Herr Schmidt, Herr Hartog, mit der Ausstellung „Bildhauerinnen“ präsentieren die Museen Böttcherstraße und das Gerhard-Marcks-Haus erstmals eine gemeinsame Ausstellung in beiden Häusern. Wie kam es dazu?
Arie Hartog: Es gibt eine Arbeitsgemeinschaft von Bildhauermuseen in Deutschland. Wir treffen uns einmal im Jahr und reden über spezifische Probleme, aber auch über Ausstellungsprojekte und wilde Ideen. Bei einem dieser Gespräche kamen wir auf das Thema Bildhauerinnen. Mit dem Gerhard-Marcks-Haus haben wir ein Bildhauermuseum, das Museum Heilbronn, das ja auch an dem Projekt beteiligt ist, hat ein starkes Interesse an Künstlerinnen nach 1945. Ich habe bereits 1989 damit angefangen, eine Datenbank über in Deutschland aktive Bildhauer aufzubauen – für meine eigene Forschung. Darauf stehen die Namen von mehr als 400 Bildhauerinnen, was auch mich sehr überrascht hat, denn es sind nur wenige Namen, die immer wieder auftauchen.

== AUFGABEN ==
**a.** Nenne alle Museen, die im Interview zur Ausstellung „Bildhauerinnen“ namentlich erwähnt werden.
**b.** Schreibe das Interview zur Ausstellung „Bildhauerinnen“ im Anschluss an seinen letzten Satz weiter.

== VORLIEGENDE DATENSÄTZE ==

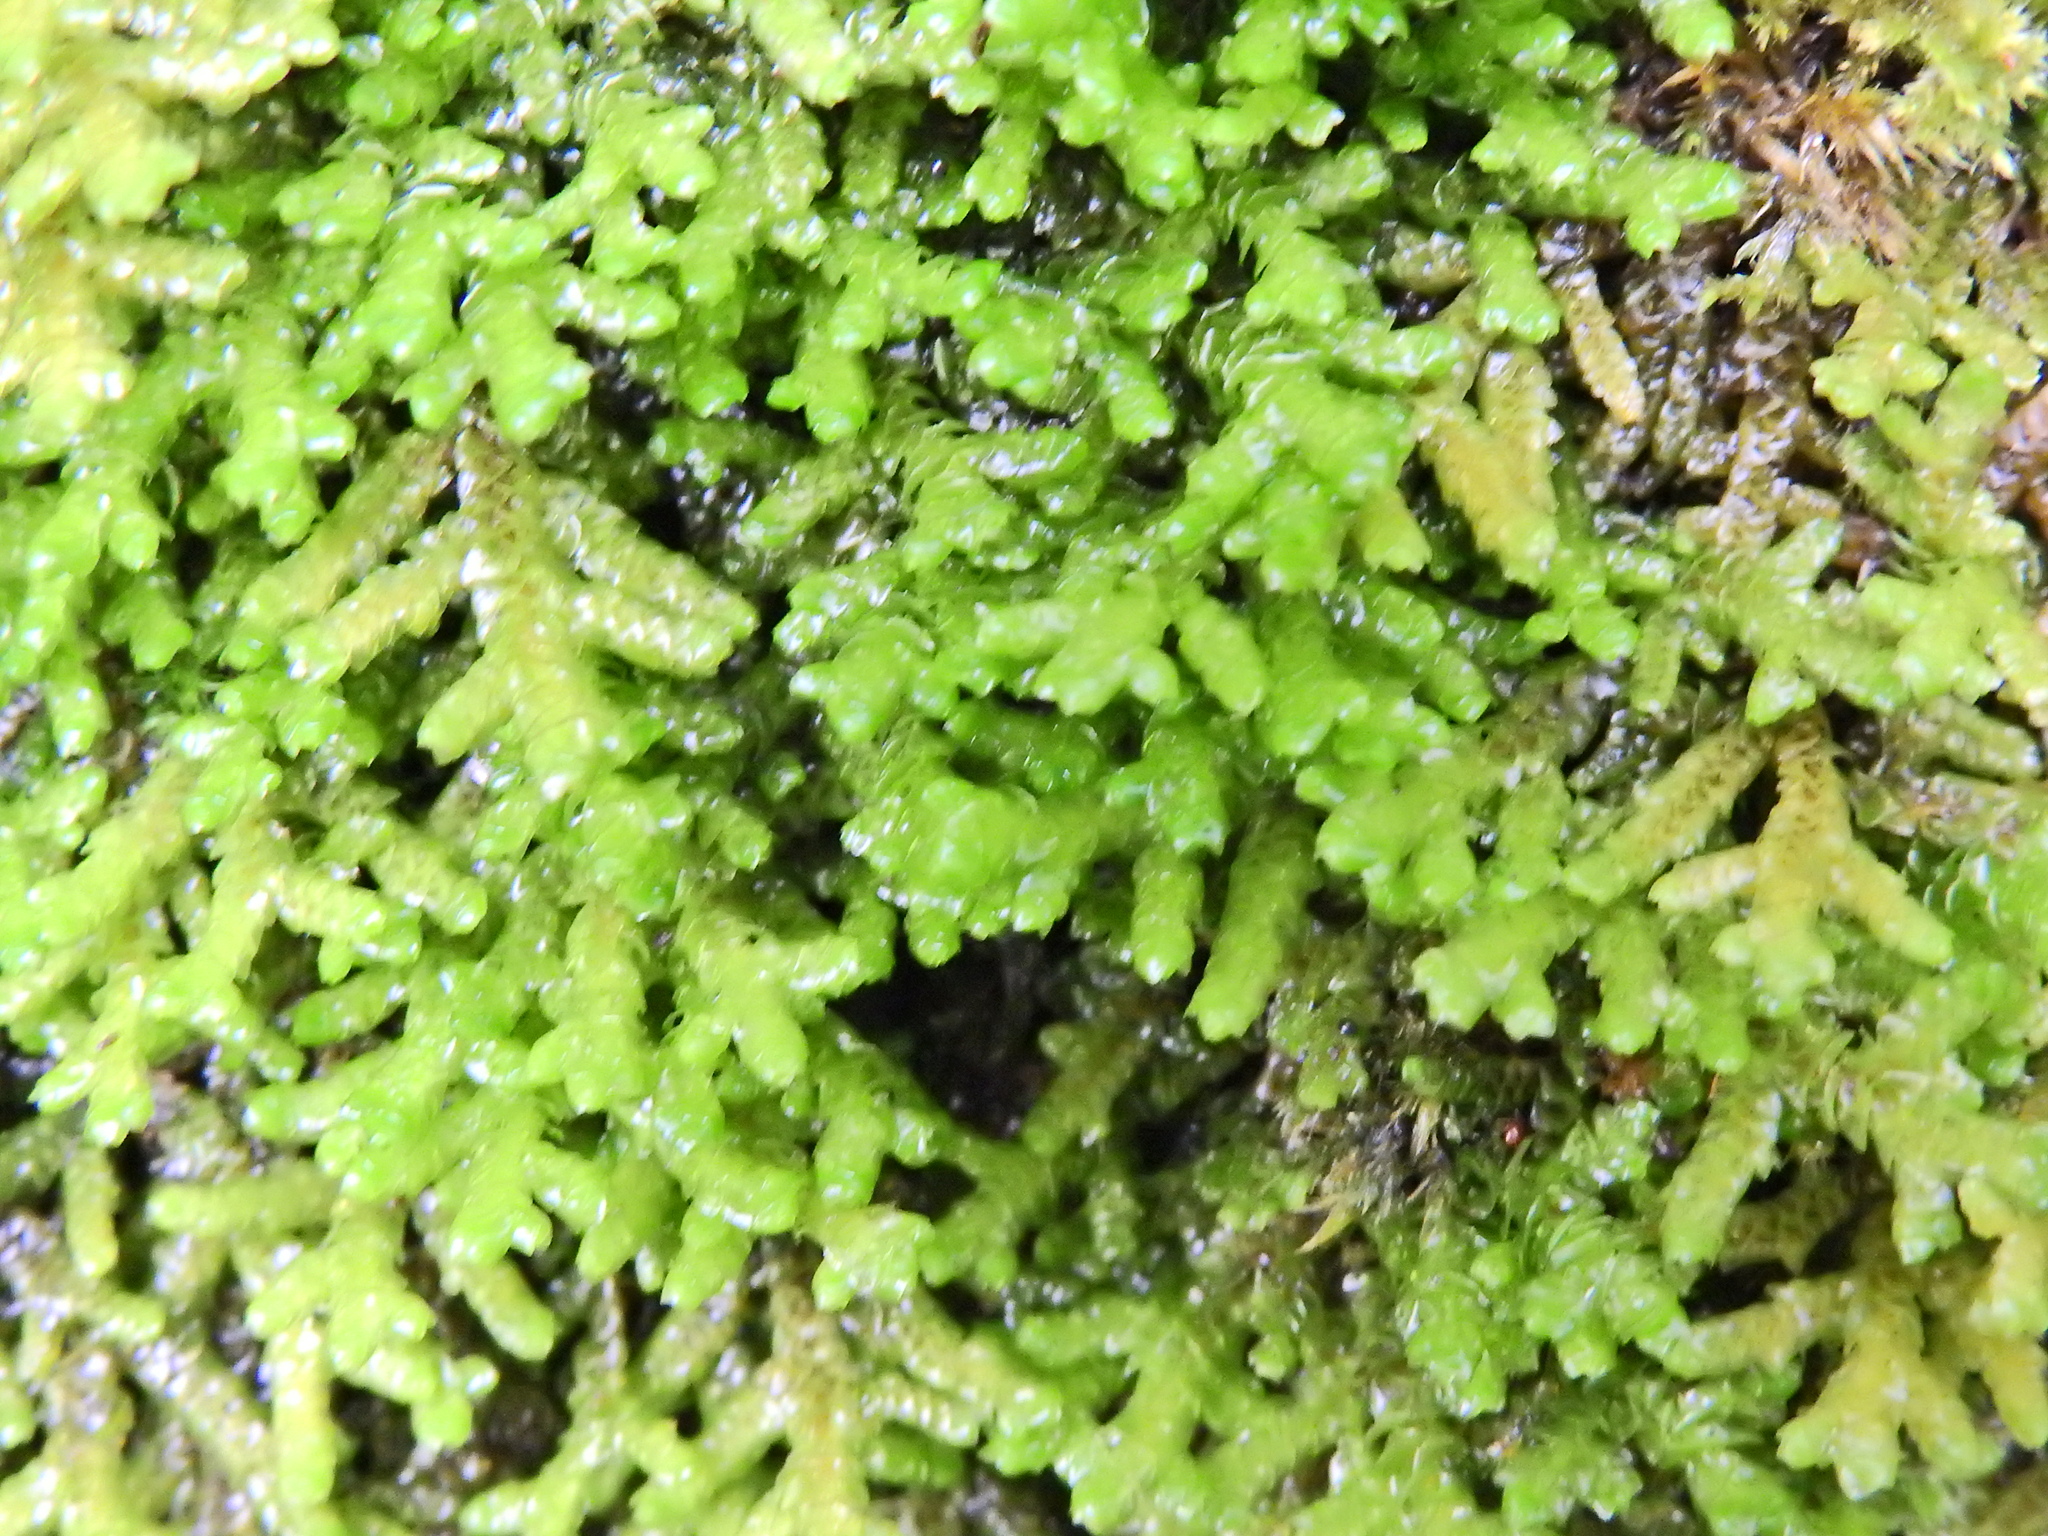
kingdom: Plantae
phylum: Marchantiophyta
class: Jungermanniopsida
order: Porellales
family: Porellaceae
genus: Porella
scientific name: Porella platyphylla
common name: Wall scalewort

== ERWARTETE ANTWORTEN ==
**a.** Museen Böttcherstraße, Gerhard-Marcks-Haus, Museum Heilbronn

**b.**
Frank Schmidt: Für unser Haus ist der Anknüpfungspunkt natürlich das Thema Künstlerinnen. Mit Clara Rilke-Westhoff haben wir eine Bildhauerin dabei, die enge Verbindungen zu Paula Modersohn-Becker hat. Auch Bernhard Hoetger hatte einige Schülerinnen, von denen eine in der Ausstellung vertreten ist. Vier Jahre wurde in Bremen und Heilbronn an der Schau gearbeitet, von der ersten Idee bis jetzt. In Heilbronn sind alle 100 Arbeiten unter einem Dach zu sehen. In Bremen wird das Konvolut nun auf unsere beiden Museen verteilt.
Wie haben Sie die Werke unter sich aufgeteilt?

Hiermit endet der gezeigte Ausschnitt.